Collected data

---------------

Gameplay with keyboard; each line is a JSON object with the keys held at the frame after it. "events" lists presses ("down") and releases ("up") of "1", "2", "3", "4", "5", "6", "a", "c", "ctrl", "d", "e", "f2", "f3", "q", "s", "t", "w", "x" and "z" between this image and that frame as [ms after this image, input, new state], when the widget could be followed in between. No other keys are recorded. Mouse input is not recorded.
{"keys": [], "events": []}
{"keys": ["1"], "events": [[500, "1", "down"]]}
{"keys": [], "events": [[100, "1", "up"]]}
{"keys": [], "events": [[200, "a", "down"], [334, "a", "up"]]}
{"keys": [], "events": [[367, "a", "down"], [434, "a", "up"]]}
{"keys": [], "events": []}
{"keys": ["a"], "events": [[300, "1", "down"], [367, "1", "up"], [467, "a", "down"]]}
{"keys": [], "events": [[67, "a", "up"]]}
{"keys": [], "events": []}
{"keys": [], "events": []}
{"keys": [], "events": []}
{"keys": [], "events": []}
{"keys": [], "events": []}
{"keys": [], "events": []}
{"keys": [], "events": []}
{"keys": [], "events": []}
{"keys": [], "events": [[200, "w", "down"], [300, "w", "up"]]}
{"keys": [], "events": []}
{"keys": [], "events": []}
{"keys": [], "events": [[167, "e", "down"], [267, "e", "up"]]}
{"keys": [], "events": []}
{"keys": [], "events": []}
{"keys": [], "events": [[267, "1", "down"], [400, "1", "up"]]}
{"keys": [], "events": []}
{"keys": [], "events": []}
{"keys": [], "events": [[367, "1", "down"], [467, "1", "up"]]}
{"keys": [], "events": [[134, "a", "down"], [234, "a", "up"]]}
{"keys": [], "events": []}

---------------

Goal of the exercise →
Reproduce the data, keeping every line exactly the same.

Task response →
Gameplay with keyboard; each line is a JSON object with the keys held at the frame after it. "events" lists presses ("down") and releases ("up") of "1", "2", "3", "4", "5", "6", "a", "c", "ctrl", "d", "e", "f2", "f3", "q", "s", "t", "w", "x" and "z" between this image and that frame as [ms after this image, input, new state], when the widget could be followed in between. No other keys are recorded. Mouse input is not recorded.
{"keys": [], "events": []}
{"keys": ["1"], "events": [[500, "1", "down"]]}
{"keys": [], "events": [[100, "1", "up"]]}
{"keys": [], "events": [[200, "a", "down"], [334, "a", "up"]]}
{"keys": [], "events": [[367, "a", "down"], [434, "a", "up"]]}
{"keys": [], "events": []}
{"keys": ["a"], "events": [[300, "1", "down"], [367, "1", "up"], [467, "a", "down"]]}
{"keys": [], "events": [[67, "a", "up"]]}
{"keys": [], "events": []}
{"keys": [], "events": []}
{"keys": [], "events": []}
{"keys": [], "events": []}
{"keys": [], "events": []}
{"keys": [], "events": []}
{"keys": [], "events": []}
{"keys": [], "events": []}
{"keys": [], "events": [[200, "w", "down"], [300, "w", "up"]]}
{"keys": [], "events": []}
{"keys": [], "events": []}
{"keys": [], "events": [[167, "e", "down"], [267, "e", "up"]]}
{"keys": [], "events": []}
{"keys": [], "events": []}
{"keys": [], "events": [[267, "1", "down"], [400, "1", "up"]]}
{"keys": [], "events": []}
{"keys": [], "events": []}
{"keys": [], "events": [[367, "1", "down"], [467, "1", "up"]]}
{"keys": [], "events": [[134, "a", "down"], [234, "a", "up"]]}
{"keys": [], "events": []}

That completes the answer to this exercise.